第49話 グリモアの主

 中央大陸から海を挟んで南下した所に、ジグという島がある。

 海流の関係から、戦線維持の為の重要な補給拠点だ。

 この地域は、重要な軍事物資である飛空石の原料が出る。

 だから、海上とジグ周辺は激戦地だった。

 どこと戦っていたかって?

 その時々で敵対する勢力さ。

 欲と欲がぶつかり合うのが戦争で、敵も味方も日替わりだ。

 そんな酷い場所に、俺達は投げ込まれた。

 偶々さ。

 偶々、運が悪かった。

 中央に疎まれた男に配属されたからだ。

 何ら技能も無い、俺達を配属しただけでもわかるだろ?

 てっきり下働きや後方の仕事になるんだとばっかり思っていたのさ。

 ろくろく訓練もしていない寄せ集めを激戦地へ向かわせるなんてさ。

 けれど、文句を言う暇があるなら、生きなきゃならない。

 戦闘が激化して、ジグは無人になっていた。

 まわりを囲む海は、様々な勢力が海戦をしていたし、群島の殆どが、中央軍と敵対する勢力が占領していた。

 つまり敵勢力のど真ん中、ジグに中央の旗をたてていろって置き去りにされたんだ。

 指揮官の男に与えられたのは、俺達のような若造ばかりだ。それも碌々訓練もしていない亜人や人族だ。

 どう戦うか以前に、島で食料を確保するのも難しい状況だった。

 どんな島かって?

 小さな島だよ。

 船が停泊できる入江は東に一つ。

 島の中央は、茨と低木が茂る森になっている。

 食べられる植物も動物もいない。

 虫だけがおおかったな。

 真水は砦の井戸だけ。

 それも枯れかかっていた。

 砦は森の側、丘の上にあった。

 小さな石造りのものだった。

 戦うというより灯台の役目をしていたから、船の修理用の建材と少量の備蓄食料が保存されていた。

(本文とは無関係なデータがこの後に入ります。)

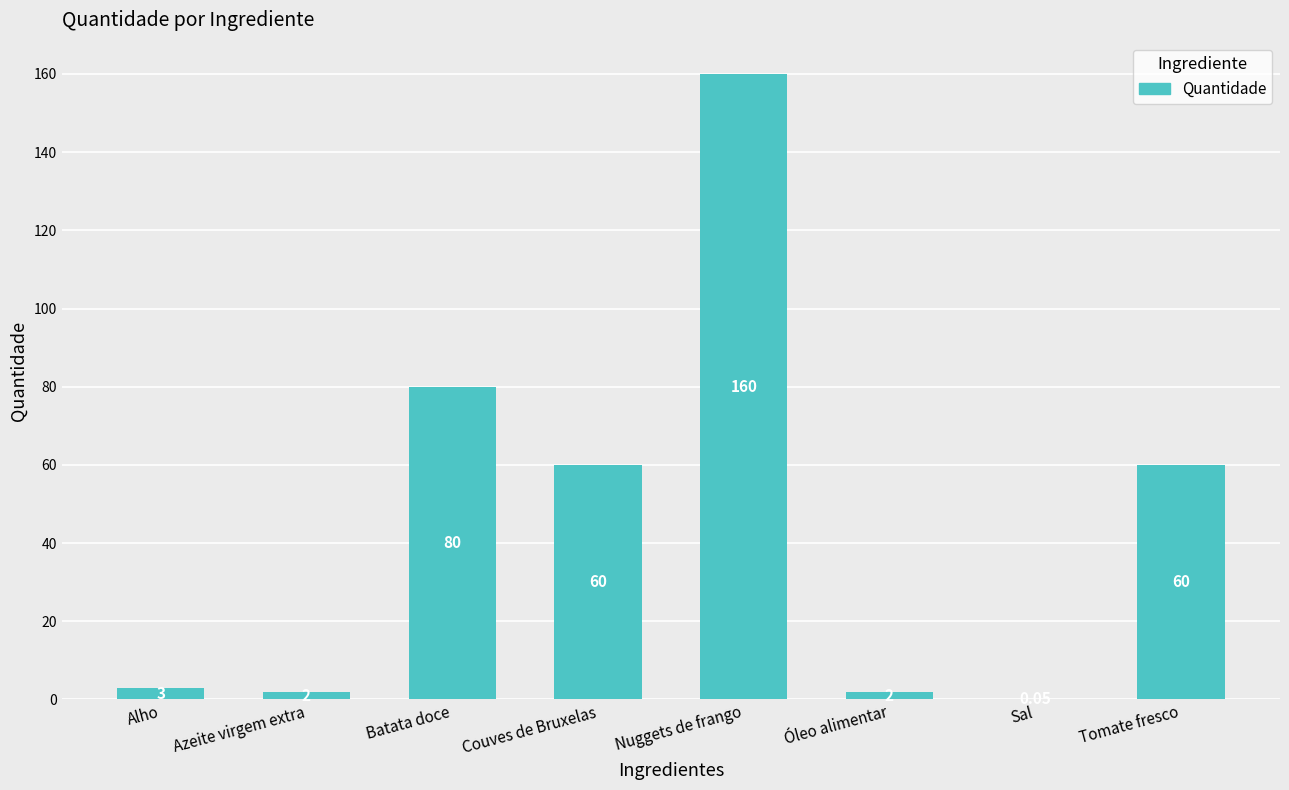

Which label corresponds to the largest value in the chart?

Nuggets de frango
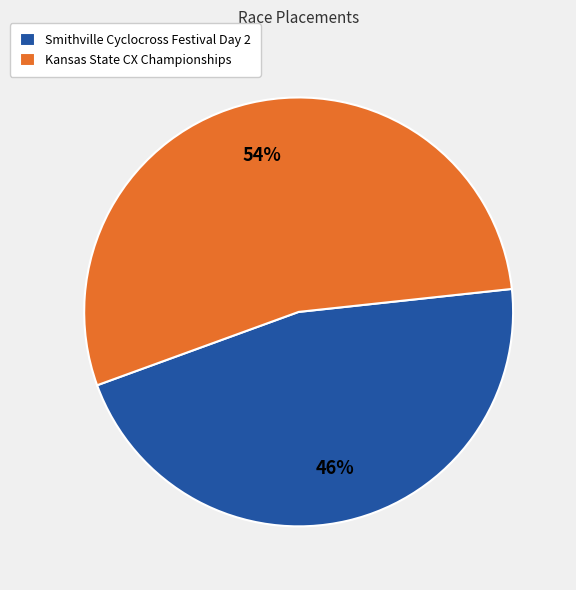

True or false: Smithville Cyclocross Festival Day 2 accounts for 46% of the total.

True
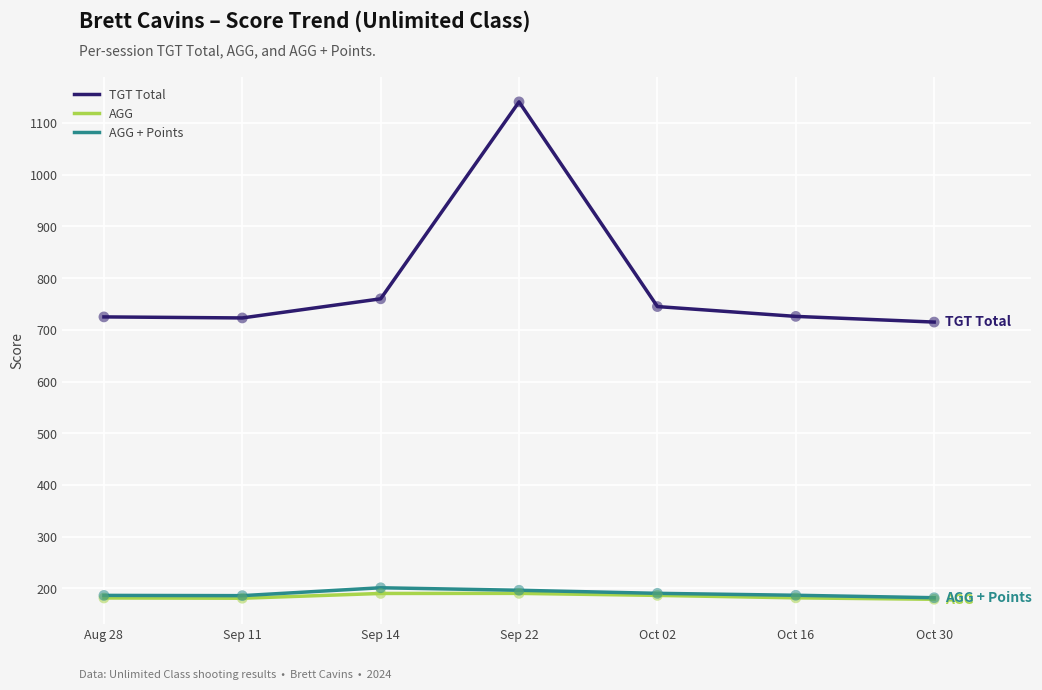

At which category is the sum across all series the highest?

Sep 22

 砦は物見塔があって、そこから島全体が見渡せたんだ。

 すごい景色だった。

 灰色の空に、黒い雲がいつも流れていた。

 海も暗い緑色でさ、激しくうねって荒れている。

 この海域のあらゆる潮流が入り込むからさ、島が渦潮の中心みたいに見えた。

 だから、ジグに近づくには、入江の方向以外だと座礁する。

 この海域を航行するには、ジグの周りの海流に乗ることになるんだ。

 だから、このジグが誰のものかってのが重要だった。

 ジグを囲む群島は、このジグに中央の勢力がいるだけで邪魔だ。

 中央はここを占領し続けて、この海域全体を支配したい。

 まぁできたらね。

 できると思っているのは、ジグに来たことが無い人間だけさ。

 数日と持たずに、皆、死んだよ。

 波のように押し寄せる敵が、それぞれ違う勢力だったから、それで全滅しなかっただけさ。

 敵同士潰しあいに忙しかったわけだ。

 島に残る虫なんざ後回し。

 俺達なんて、虫と同じってことさ。